Conheço do recurso, presentes os pressupostos legais de sua admissibilidade.

De início, vale esclarecer que o requerido não se insurgiu contra a procedência do pleito reivindicatório, tampouco contra a sua condenação ao ressarcimento dos valores atinentes ao IPTU e faturas de consumo de água e energia elétrica quitadas pelos autores, razão pela qual, quanto a esses tópicos, a r. sentença de primeiro grau, por assim dizer, transitou em julgado.

Quanto à condenação do réu ao pagamento de aluguéis em favor dos autores, algumas considerações se fazem necessárias.

Sendo evidente que os requerentes não puderam entrar na posse do imóvel por eles adquirido, após a lavratura da escritura pública de compra e venda de f. 20/22, e não havendo dúvida do caráter injusto da posse exercida pelo requerido, é inafastável a conclusão no sentido de que aqueles têm direito de receber deste os "frutos" (aluguéis), a título de fruição do imóvel.

Em caso semelhante ao dos autos, já decidiu o colendo Superior Tribunal de Justiça:

"Civil. Ação reivindicatória. Procedência. Imóvel. Lucros cessantes. Ocorrência. I - Demonstrada a ilegalidade da privação da posse de imóvel, presume-se a ocorrência de lucros cessantes em favor do seu proprietário, correspondentes aos aluguéis que deixou de auferir no período. II - Sendo fato extintivo do direito do autor, caberia ao réu provar a existência de circunstância que impediria a locação do bem por seu proprietário. III - Na hipótese, a contestação silenciou-se acerca do pedido de lucros cessantes, caracterizando-se a presunção de veracidade dos fatos alegados na exordial. Recurso provido" (STJ, REsp nº 214.668/SP, Rel. Ministro Castro Filho, Terceira Turma, j. em 19.09.2006, DJ de 23.10.2006, p. 294).

Não destoa a jurisprudência desta Corte:

``Apelação cível. Ação reivindicatória c/c cobrança. Rescisão de contrato de arrendamento e prestação de serviços. Notificações extrajudiciais. Propriedade comprovada. Posse injusta. Demonstrada. Aluguéis. Devidos. Recurso provido. - Se o autor individualizou a área reivindicada, provou sua propriedade, bem como a posse injusta do réu sobre o bem litigioso, impõe-se a procedência da ação reivindicatória, nos termos do art. 1.228 do Código Civil. - É devido o pagamento de valor fixado a título de fruição do imóvel ao proprietário, se o réu se utilizou do bem após o término da relação contratual, sob pena de enriquecimento sem causa. - O termo inicial para incidência do aluguel é a data em que se deu a posse injusta (Apelação Cível 1.0699.04.042423-5/001, Rel. Des. Amorim Siqueira, 9ª Câmara Cível, j. em 04.02.2014, publicação da súmula em 24.02.2014).

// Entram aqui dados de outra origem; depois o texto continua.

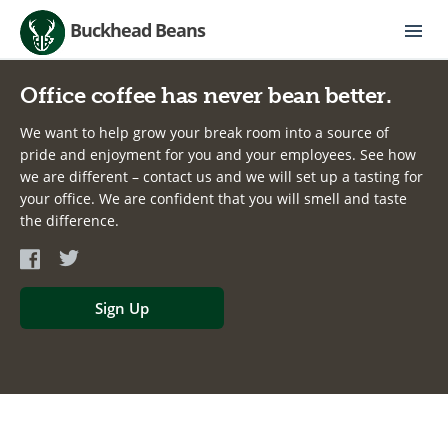
Buckhead Beans
Office coffee has never bean better.
We want to help grow your break room into a source of
pride and enjoyment for you and your employees. See how
we are different – contact us and we will set up a tasting for
your office. We are confident that you will smell and taste
the difference.
Sign Up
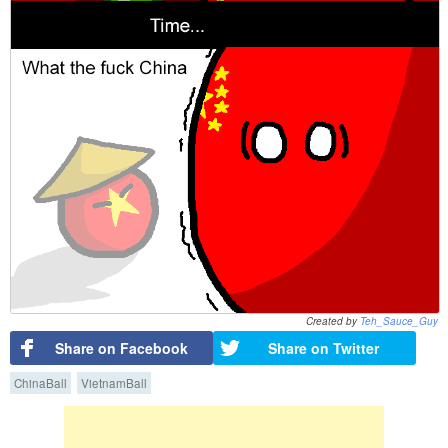
Created by
Teh_Sauce_Guy
Share on Facebook
Share on Twitter
ChinaBall
VietnamBall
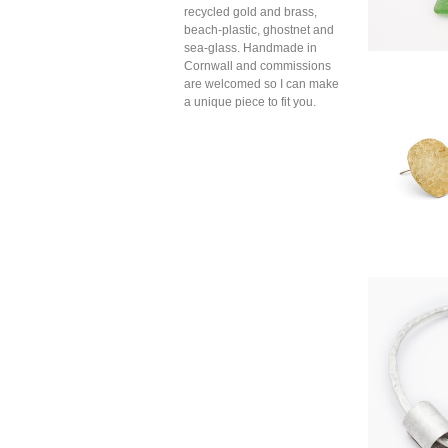
recycled gold and brass,
beach-plastic, ghostnet and
sea-glass. Handmade in
Cornwall and commissions
are welcomed so I can make
a unique piece to fit you.
Oval c
br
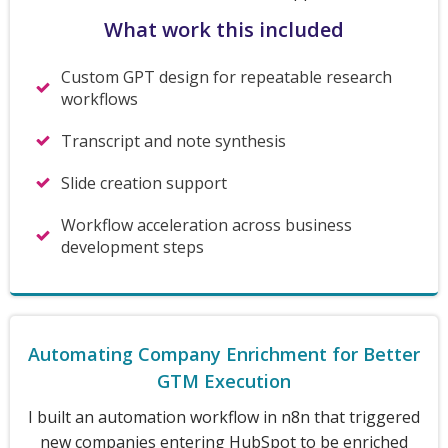
What work this included
Custom GPT design for repeatable research
workflows
Transcript and note synthesis
Slide creation support
Workflow acceleration across business
development steps
Automating Company Enrichment for Better
GTM Execution
I built an automation workflow in n8n that triggered
new companies entering HubSpot to be enriched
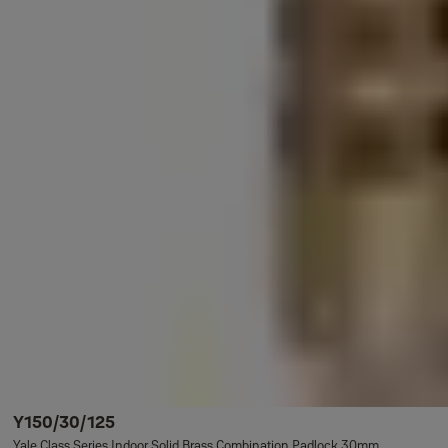
Y150/30/125
Yale Class Series Indoor Solid Brass Combination Padlock 30mm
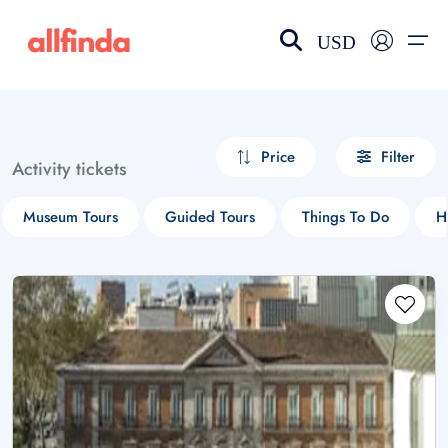
USD
EN-US
choose currency
Select your language
Price
Filter
Activity tickets
Wishlist
Language
Museum Tours
Guided Tours
Things To Do
H
$ - USD
€ - EUR
£ - GBP
$ - CAD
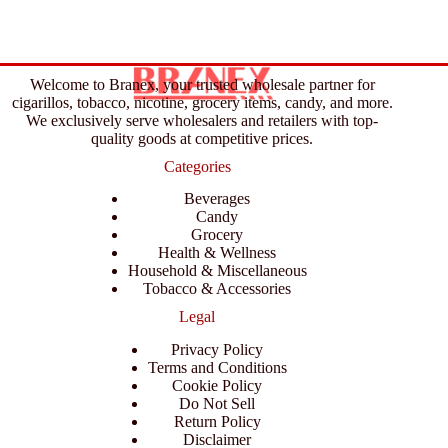
Welcome to Branex, your trusted wholesale partner for
cigarillos, tobacco, nicotine, grocery items, candy, and more.
We exclusively serve wholesalers and retailers with top-
quality goods at competitive prices.
Categories
Beverages
Candy
Grocery
Health & Wellness
Household & Miscellaneous
Tobacco & Accessories
Legal
Privacy Policy
Terms and Conditions
Cookie Policy
Do Not Sell
Return Policy
Disclaimer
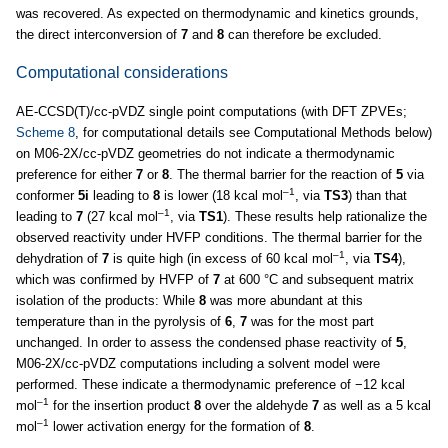
was recovered. As expected on thermodynamic and kinetics grounds,
the direct interconversion of
7
and
8
can therefore be excluded.
Computational considerations
AE-CCSD(T)/cc-pVDZ single point computations (with DFT ZPVEs;
Scheme 8
, for computational details see Computational Methods below)
on M06-2X/cc-pVDZ geometries do not indicate a thermodynamic
preference for either
7
or
8
. The thermal barrier for the reaction of
5
via
–1
conformer
5i
leading to
8
is lower (18 kcal mol
, via
TS3
) than that
–1
leading to
7
(27 kcal mol
, via
TS1
). These results help rationalize the
observed reactivity under HVFP conditions. The thermal barrier for the
–1
dehydration of
7
is quite high (in excess of 60 kcal mol
, via
TS4
),
which was confirmed by HVFP of
7
at 600 °C and subsequent matrix
isolation of the products: While
8
was more abundant at this
temperature than in the pyrolysis of
6
,
7
was for the most part
unchanged. In order to assess the condensed phase reactivity of
5
,
M06-2X/cc-pVDZ computations including a solvent model were
performed. These indicate a thermodynamic preference of −12 kcal
–1
mol
for the insertion product
8
over the aldehyde
7
as well as a 5 kcal
–1
mol
lower activation energy for the formation of
8
.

"Apelação cível. Ação reivindicatória. Requisitos presentes. Indenização pela fruição do bem. Possibilidade. Procedência do pedido. I - A ação reivindicatória compete ao proprietário não possuidor da coisa para reavê-la do poder de terceiro, possuidor não proprietário, que injustamente a detém. II - É de se julgar procedente a ação reivindicatória quando o autor consegue demonstrar o preenchimento dos requisitos legais, consubstanciados na completa individualização da área reivindicada, prova da propriedade através do registro do imóvel, bem como a posse injusta do réu sobre o bem litigioso. III - Por derradeiro, é devido o pagamento do aluguel correspondente, em virtude da fruição do bem, ao tempo em que o réu deteve a sua posse, evitando o enriquecimento sem causa" (Apelação Cível 1.0672.08.307626-1/001, Rel. Des. Alberto Henrique, 13ª Câmara Cível, j. em 24.02.2011, publicação da súmula em 15.03.2011).

Vale destacar que posse injusta é simplesmente aquela que se contrapõe ao domínio do autor, que é inconteste.

A alegação do apelante de que sua posse se encontrava amparada em contrato de compra e venda não merece prosperar, uma vez que este já havia sido rescindido antes mesmo da lavratura da escritura pública de compra e venda de f. 20-22, que alicerçou a pretensão inicial.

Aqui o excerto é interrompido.